Will 5% Mortgage Rates Cushion the Housing Market?
After reaching 6.28% on June 14th, 30-year mortgage rates have decreased to 5.05% as of yesterday according to Mortgagenewsdaily.com. The 10-year Treasury yield has risen this morning, so it is likely mortgage rates will increase some today.
Note: In April, I wrote: How High will Mortgage Rates Rise? In that post, I included a simple method for estimating 30-year mortgage rates based on the 10-year Treasury yield.

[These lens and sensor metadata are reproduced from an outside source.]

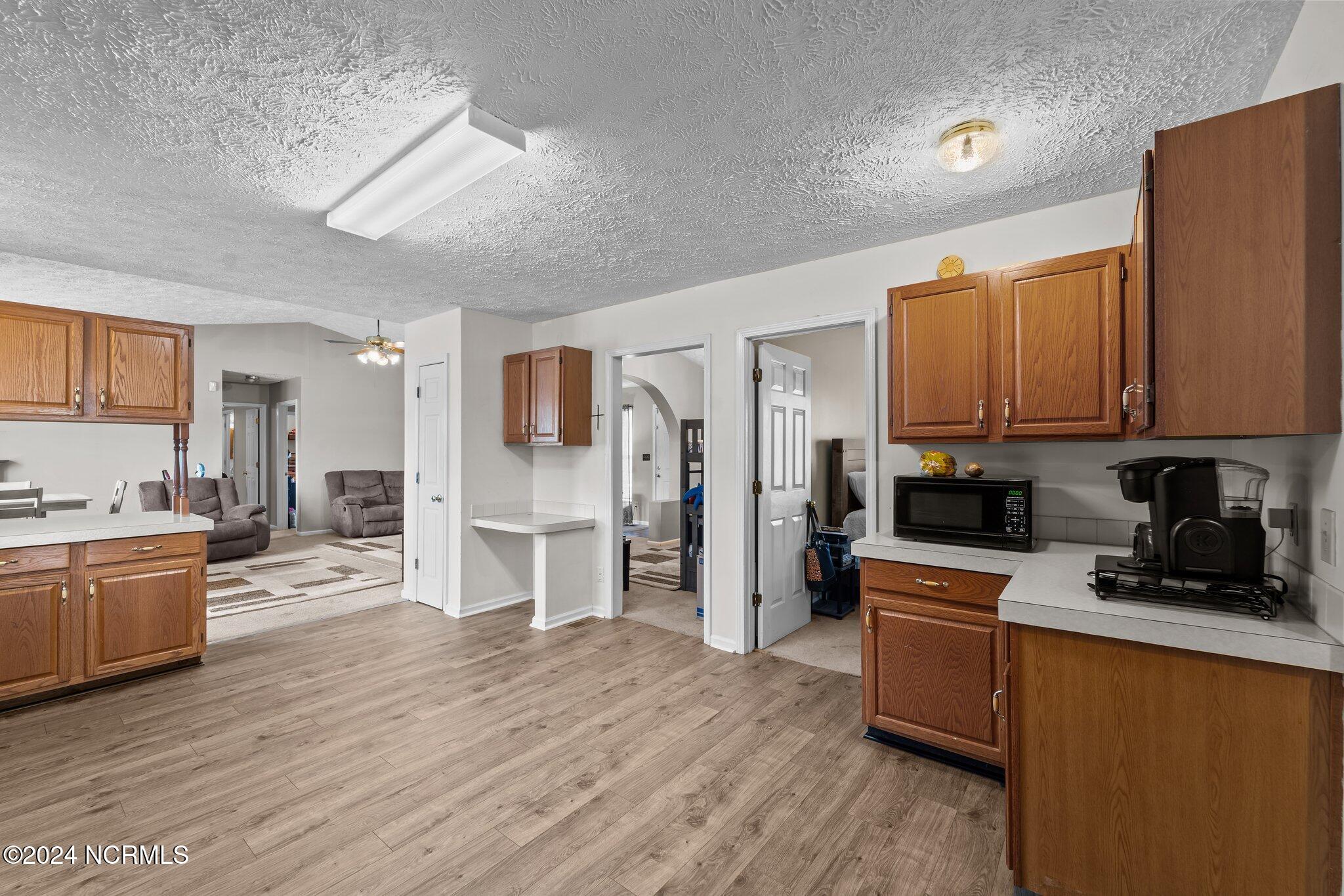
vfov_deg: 81.2
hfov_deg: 104.3
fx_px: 523
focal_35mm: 14
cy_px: 448
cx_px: 672
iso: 400
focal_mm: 14
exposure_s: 1.3
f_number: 8
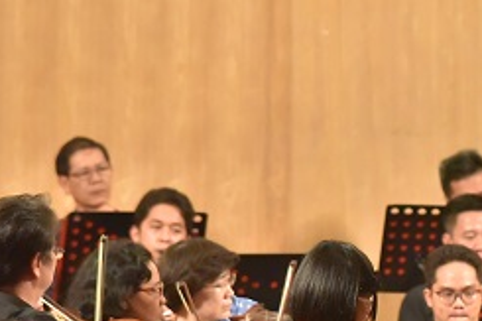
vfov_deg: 2.8
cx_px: 510
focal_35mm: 490
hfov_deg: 4.2
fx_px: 6556
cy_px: 311
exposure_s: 1/250
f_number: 5.6
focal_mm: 200
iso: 12800
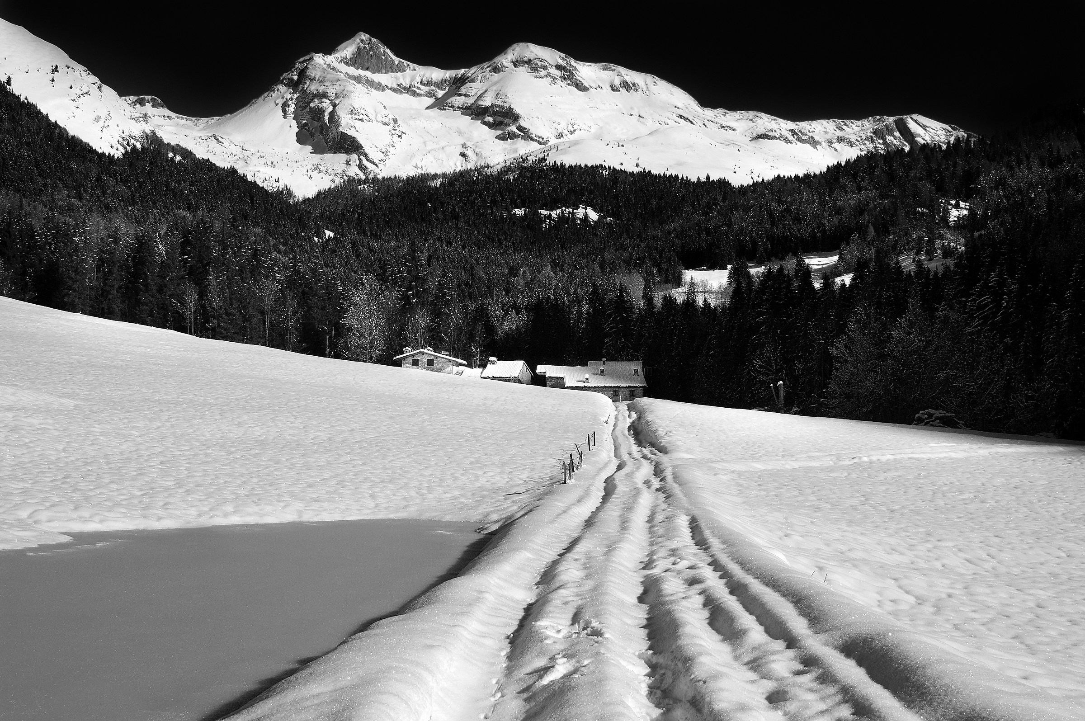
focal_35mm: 42
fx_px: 1265
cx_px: 542
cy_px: 360
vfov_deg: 31.8
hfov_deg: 46.4
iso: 200
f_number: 11
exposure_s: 1/1250
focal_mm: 28
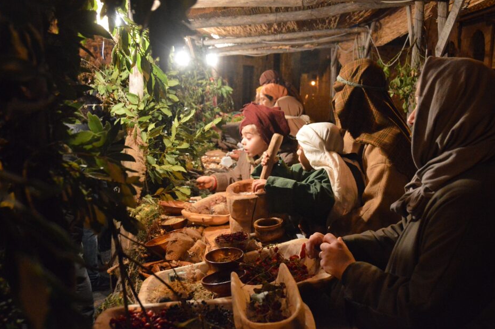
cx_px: 269
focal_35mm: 33
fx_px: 453
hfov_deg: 57.2
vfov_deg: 39.9
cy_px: 158
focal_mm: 20
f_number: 3.5
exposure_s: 1/30
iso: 4500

Housing economist Tom Lawler explained that the relationship is more complicated in Lawler: Mortgage/Treasury Spreads, Part I and Lawler: Mortgage/Treasury Spreads Part II: “Decomposing” the Widening This Year.
Here is a graph from Mortgagenewsdaily.com that shows the 30-year mortgage rate since 2010. Although mortgage rates have fallen sharply over the last 6 weeks, rates are still much higher than earlier this year.

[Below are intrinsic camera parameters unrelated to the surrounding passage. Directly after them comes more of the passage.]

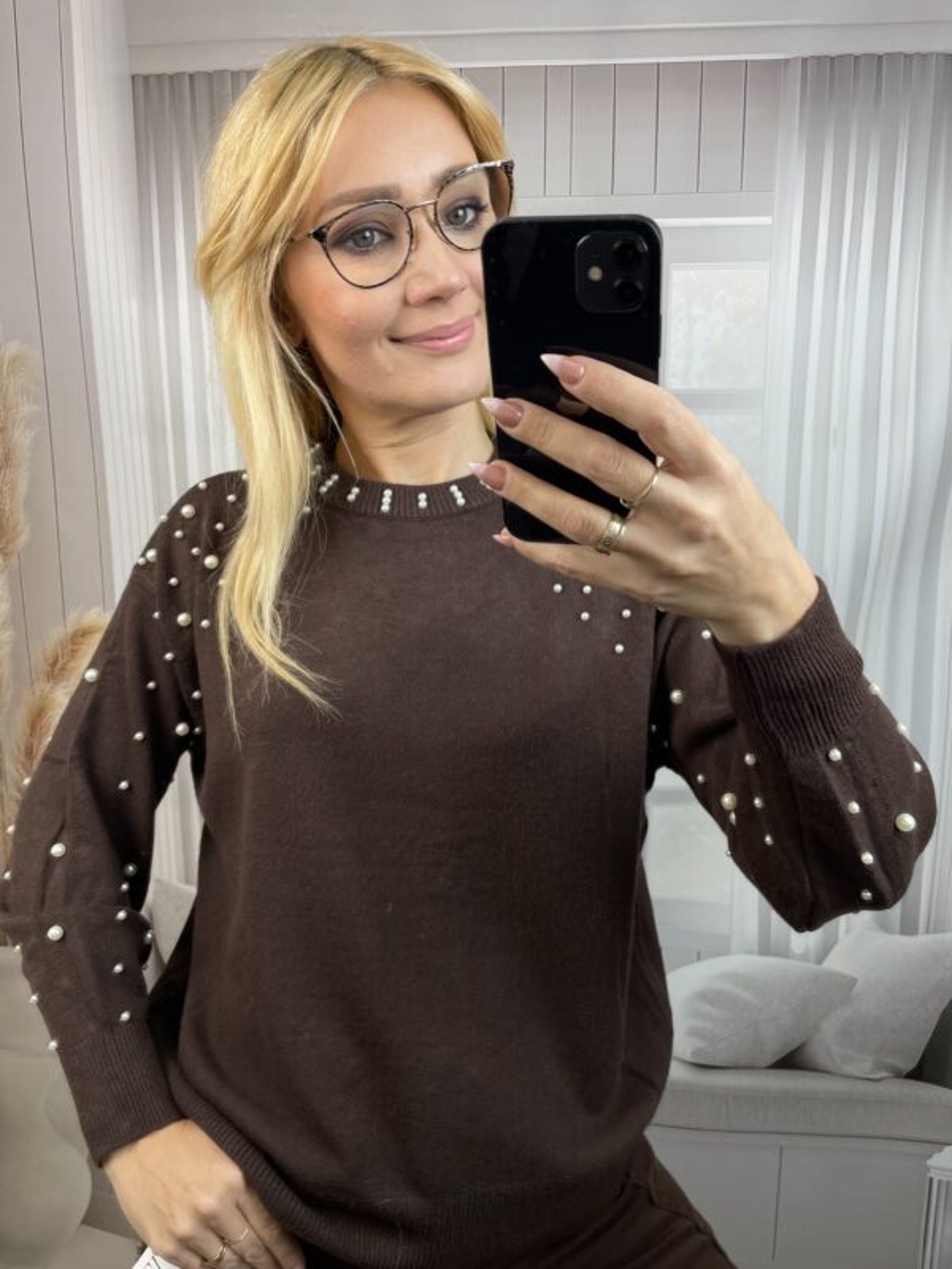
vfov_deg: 67.3
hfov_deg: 53.1
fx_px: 953
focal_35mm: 26
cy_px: 634
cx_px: 476
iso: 32
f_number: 1.6
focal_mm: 4.2
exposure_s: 1/106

The housing market really started to slow in April and hit the brakes in June when rates jumped to above 6%. Rates around 5% will help at the margin, but it is the increase in monthly payments compared to earlier this year that is impacting the housing market.
The following graph shows the year-over-year change in principal & interest (P&I) assuming a fixed loan amount since 1977. Currently P&I is up about 30% year-over-year for a fixed amount (this doesn’t take into account the change in house prices).

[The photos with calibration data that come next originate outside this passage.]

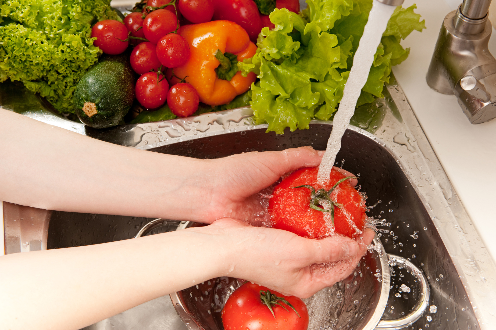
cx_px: 248
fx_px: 757
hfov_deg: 36.3
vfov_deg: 24.6
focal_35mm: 55
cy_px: 165
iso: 200
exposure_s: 1/4000
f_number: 10
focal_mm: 55
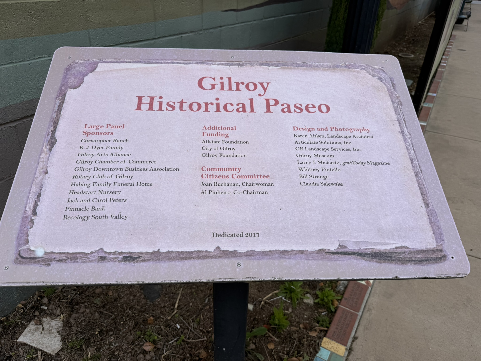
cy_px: 180
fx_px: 333
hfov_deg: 71.6
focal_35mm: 24
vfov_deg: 56.8
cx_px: 240
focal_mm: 6.76
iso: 80
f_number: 1.78
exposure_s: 1/5319
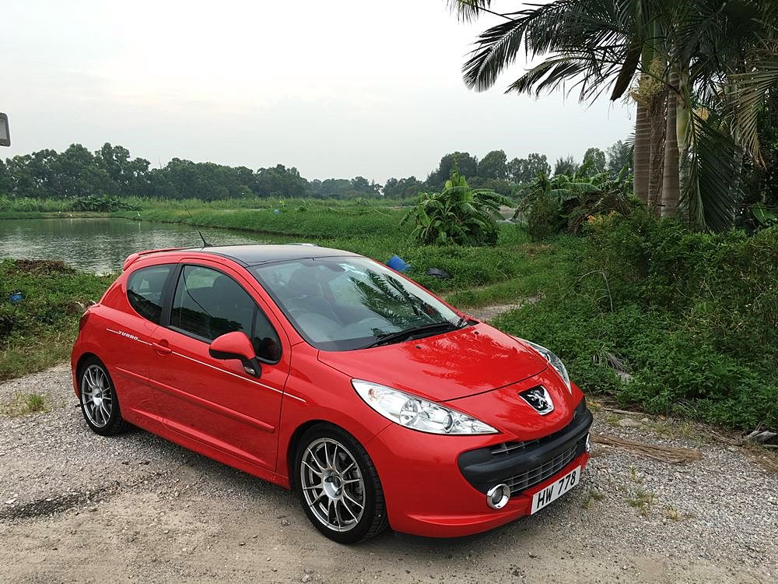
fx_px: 652
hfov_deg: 61.7
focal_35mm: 29
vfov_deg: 48.2
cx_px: 389
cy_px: 292
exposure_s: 1/164
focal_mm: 4.15
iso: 25
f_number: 2.2
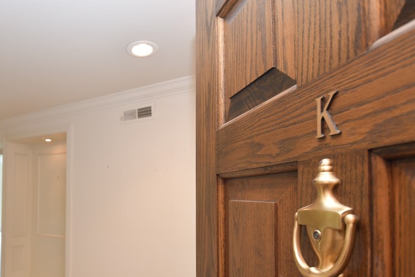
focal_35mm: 23
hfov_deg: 72.8
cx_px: 125
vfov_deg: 54.1
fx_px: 265
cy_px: 184
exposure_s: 1/30
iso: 400
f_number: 4
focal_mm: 10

This is less than the 35% year-over-year increase in June, but still up sharply.
If we include the increase in house prices, payments are up more than 50% year-over-year on the same home.
The bottom-line is the recent decline in mortgage rates will help at the margin, but the housing market will remain under pressure with mortgage rates at 5% (fewer sales, slowing house price growth).